Polynomial algorithm for finding CNF assignment

Question

I'm trying to solve the following task

Let $C(\phi)$ be a polynomial-time algorithm that, given a 3-CNF $\phi$, decides whether $\phi$ has an assignment that makes true exactly one literal in each clause. Show that, in this case, there is a polynomial-time algorithm $D(\phi)$ that finds such an assignment if it exists and reports that it does not exist otherwise

I thought of some recurrent algorithm that takes only first $i$ clauses and tries to find such assignment iteratively, but i am stuck on how to unite outputs for $i$ and $i+1$ clause (or may be i am completely wrong). Can you help me please?

Answer 1

To be clear, $C(\phi)$ decides whether such an assignment exists and we need to construct $D(\phi)$ that yields the actual assignment.

You are correct in the use of an iterative approach, but you are incorrect that it'll be over the set of clauses. It will be over the set of variables.

Define $D(\phi)$ like this, assuming that $v_i \in V$ is an enumeration of the variables and $a_i \in \{T, F\}$ be their assignments.

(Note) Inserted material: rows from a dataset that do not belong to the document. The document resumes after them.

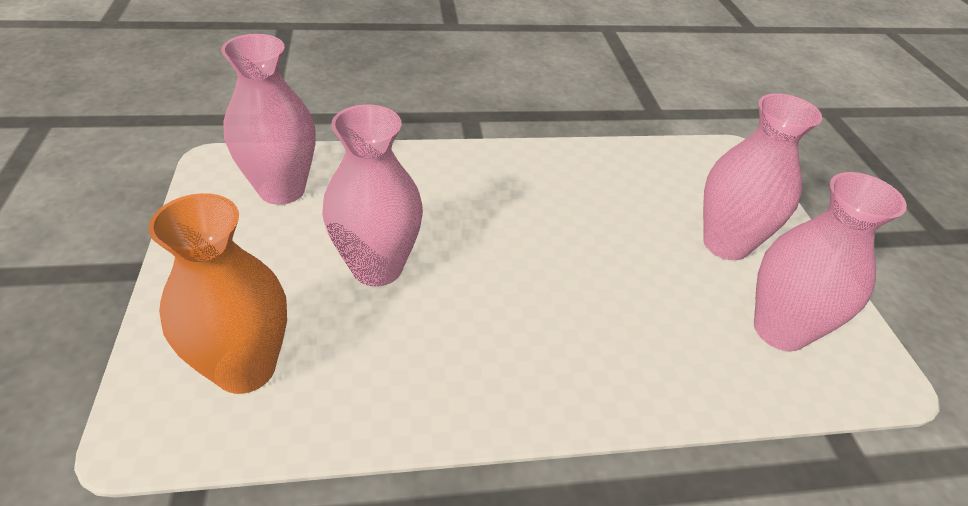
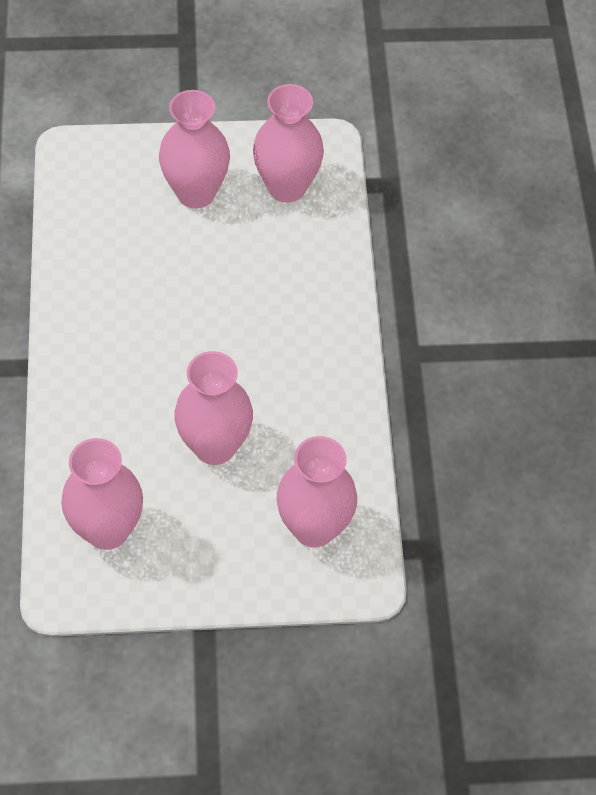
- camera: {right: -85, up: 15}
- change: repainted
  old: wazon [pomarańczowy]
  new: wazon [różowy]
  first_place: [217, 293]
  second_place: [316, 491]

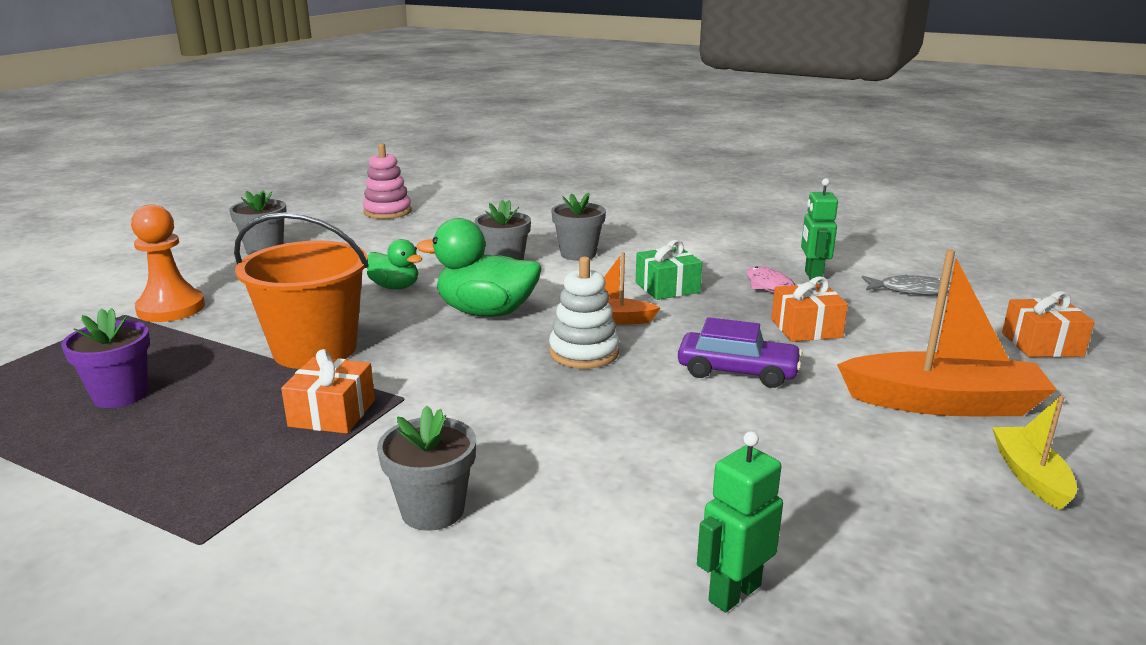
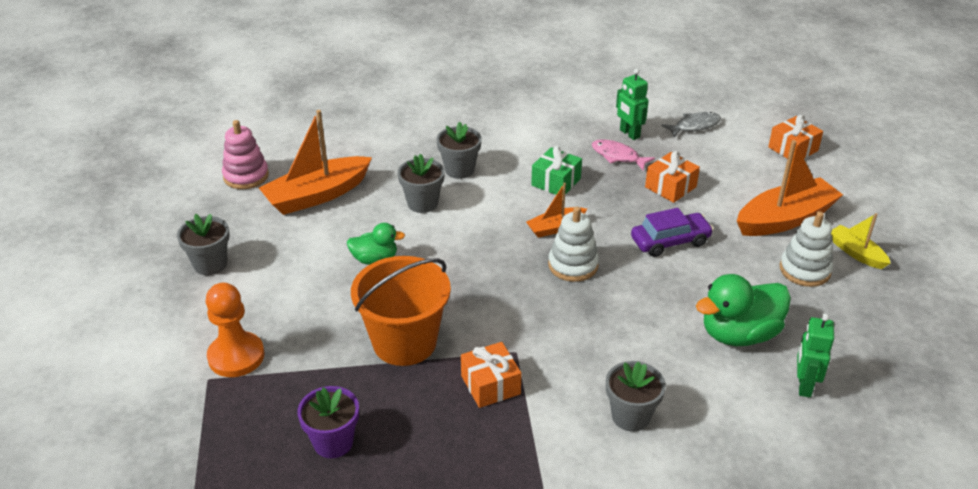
- camera: {right: -35, up: 15}
- change: new
  new: łódka [pomarańczowy]
  second_place: [315, 162]
- change: shifted
  old: kaczka [zielony]
  first_place: [479, 267]
  second_place: [743, 310]
- change: new
  new: zabawka nakładanka [biały]
  second_place: [806, 249]

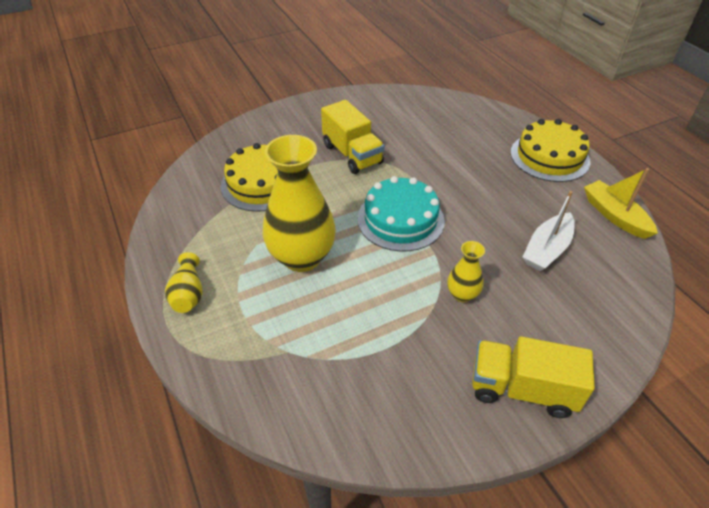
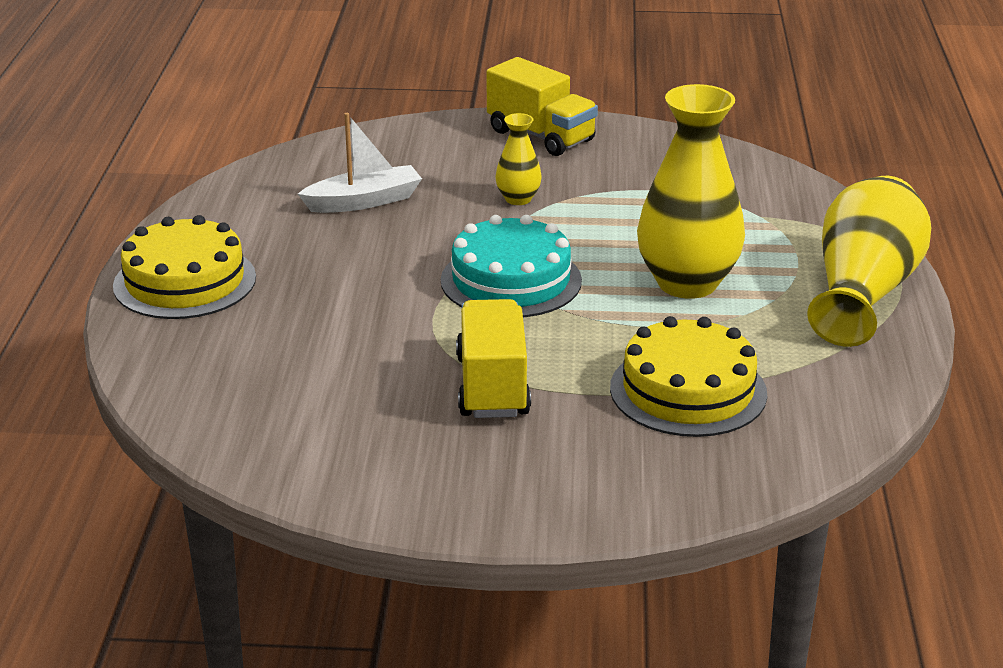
- camera: {right: -150, up: -15}
- change: scaled
  old: wazon [żółty]
  first_place: [184, 282]
  second_place: [869, 261]
  factor: 2.11
- change: gone
  old: łódka [żółty]
  first_place: [621, 203]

1. If $C(\phi)$ is unsatisfiable, the assignment is unsatisfiable.
2. If $C(\phi \land v_0)$ is satisfiable, then $a_0 = T$ else $a_0 = F$.
3. If $C(\phi \land (v_0 \leftrightarrow a_0) \land v_1)$ is satisfiable, then $a_1 = T$ else $a_1 = F$.
4. If $C(\phi \land (v_0 \leftrightarrow a_0) \land (v_1 \leftrightarrow a_1) \land v_2)$ is satisfiable, then $a_2 = T$ else $a_2 = F$.
5. ...

In the case that both $\displaystyle C(\phi \land \big[\bigwedge_{i \lt n}(v_i \leftrightarrow a_i)\big] \land v_n)$ and $\displaystyle C(\phi \land \big[\bigwedge_{i \lt n}(v_i \leftrightarrow a_i)\big] \land !v_n)$ are satisfiable, you can make an arbitrary choice for $a_n$.